Capstone Projects

Analysis of Amyotrophic Lateral Sclerosis and Huntington’s Disease Trends and Their Links to Other Genetic-based Research Using Text Mining and Network Analysis

Program: Data Science Master's Degree
Location: Not Specified (onsite)
Student: Eleonore Molstad

In biomedical research, there are large sums of money available for diseases with high incidence rates, such as cancer or heart disease, but there is little money available for rare diseases, such as Amyotrophic Lateral Sclerosis (ALS) or Huntington’s Disease (HD). Rare diseases have a genetic component and are usually fatal. While many of these diseases are related to a single genetic mutation, like HD, others, like ALS, seem to be related to a non-additive combination of genes.
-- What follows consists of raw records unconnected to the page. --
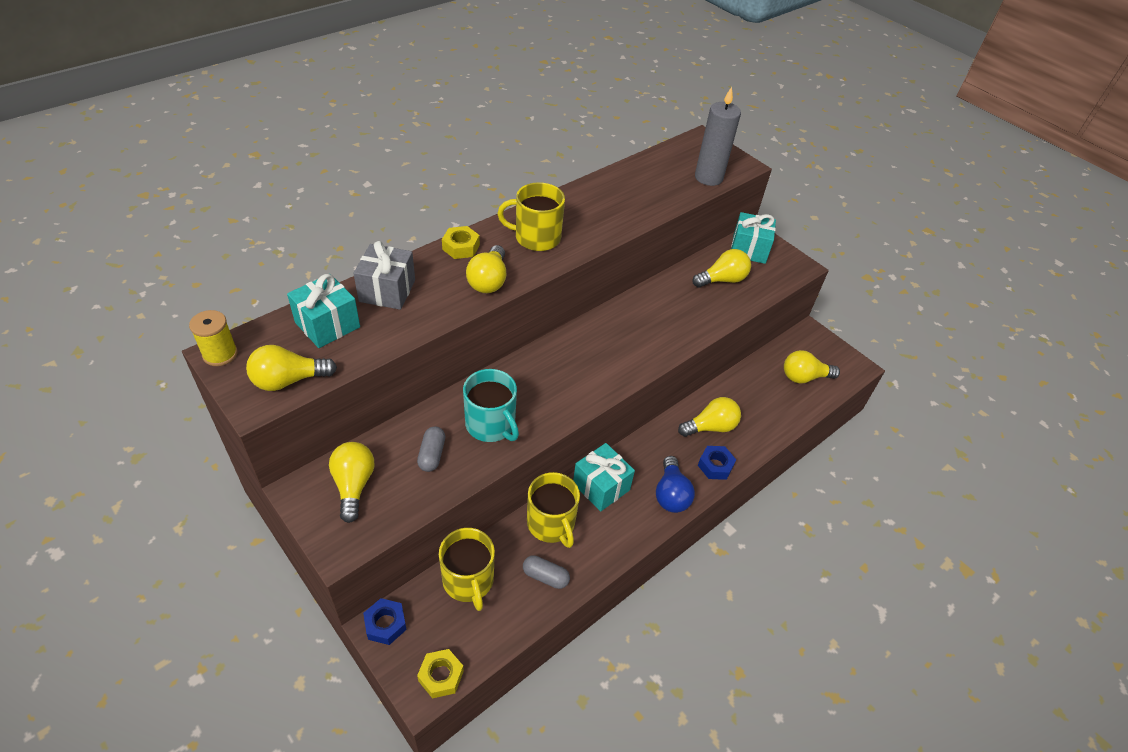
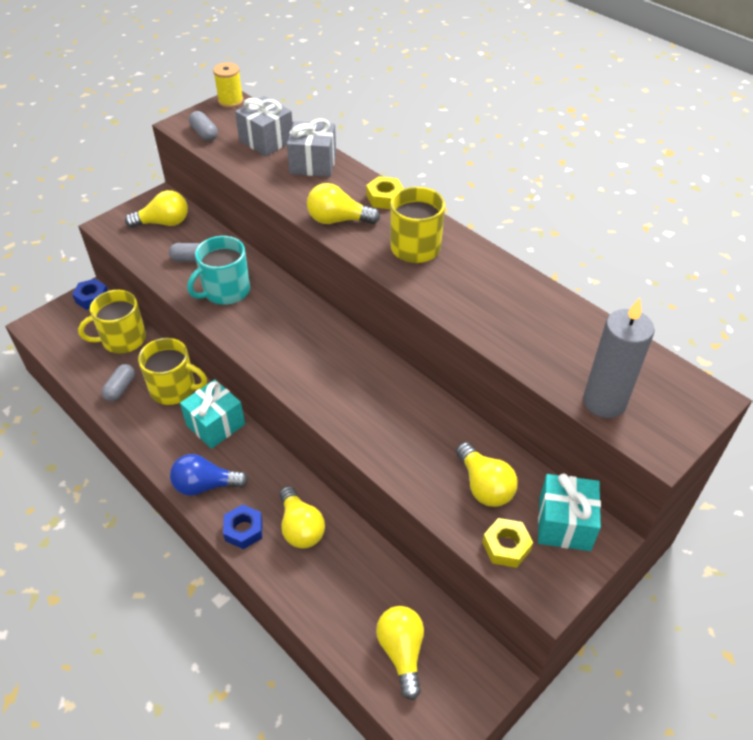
camera: 90 degrees right, 0 degrees up
(288, 380) = (204, 134): yellow light bulb -> grey capsule
(327, 325) = (266, 141): turquoise gift -> grey gift
(441, 676) = (44, 333): yellow nut -> yellow nut (506, 546)
(551, 524) = (174, 389): yellow mug -> yellow mug turned 135 degrees counterclockwise

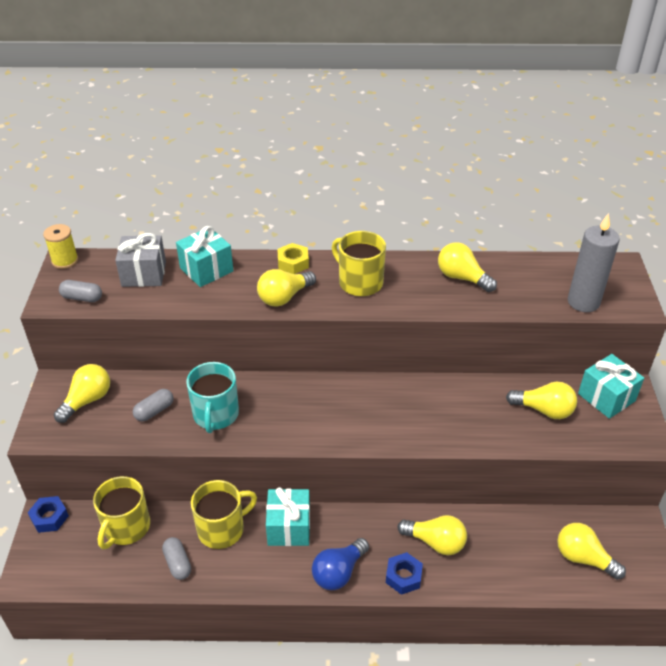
camera: 45 degrees left, 5 degrees down
(313, 164) = (206, 270): grey gift -> turquoise gift
(506, 546) = (597, 433): yellow nut -> none
(513, 301) = (462, 278): none -> yellow light bulb

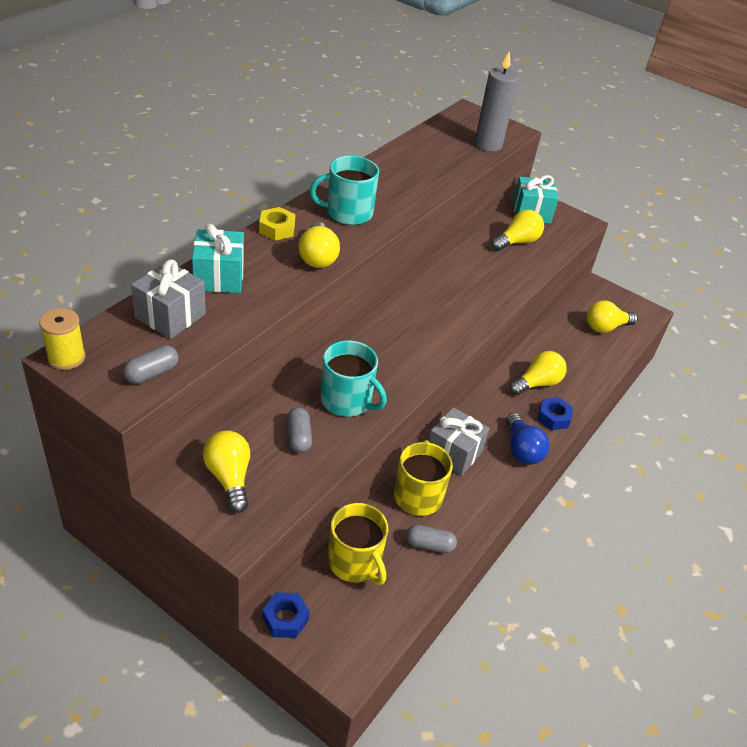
camera: 60 degrees left, 0 degrees up
(289, 527) = (454, 453): turquoise gift -> grey gift
(359, 282) = (348, 213): yellow mug -> turquoise mug
(462, 278) = (403, 170): yellow light bulb -> none

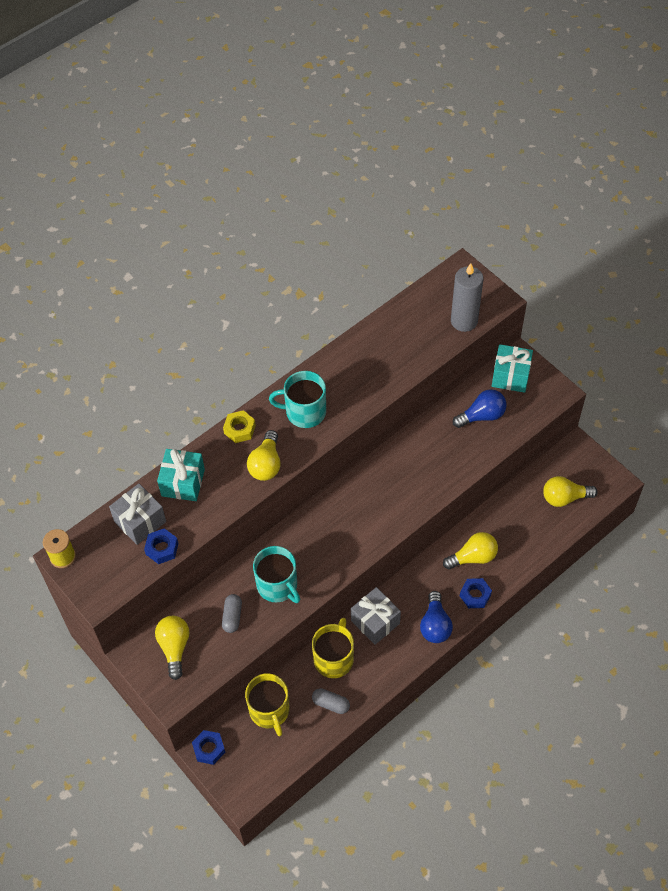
camera: 20 degrees right, 15 degrees up
(152, 373) = (119, 576): grey capsule -> none
(206, 341) = (162, 548): none -> blue nut
(517, 242) = (482, 416): yellow light bulb -> blue light bulb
Understanding these combinations is necessary to creating diagnostic tests and devising effective treatment. Using text mining and network analysis to identify and extract characteristics (like gene or protein names) while building a network of related papers could assist rare disease researchers by leveraging the research done on more commonly researched diseases. Articles were downloaded from PubMed using ALS and HD as search parameters. Their abstracts were analyzed using LDA topic modeling and dynamic topic modeling. Genes referenced in articles were identified and network analysis was used to analyze the genetic research about ALS and HD. Historical research trends and areas of potential research were also identified.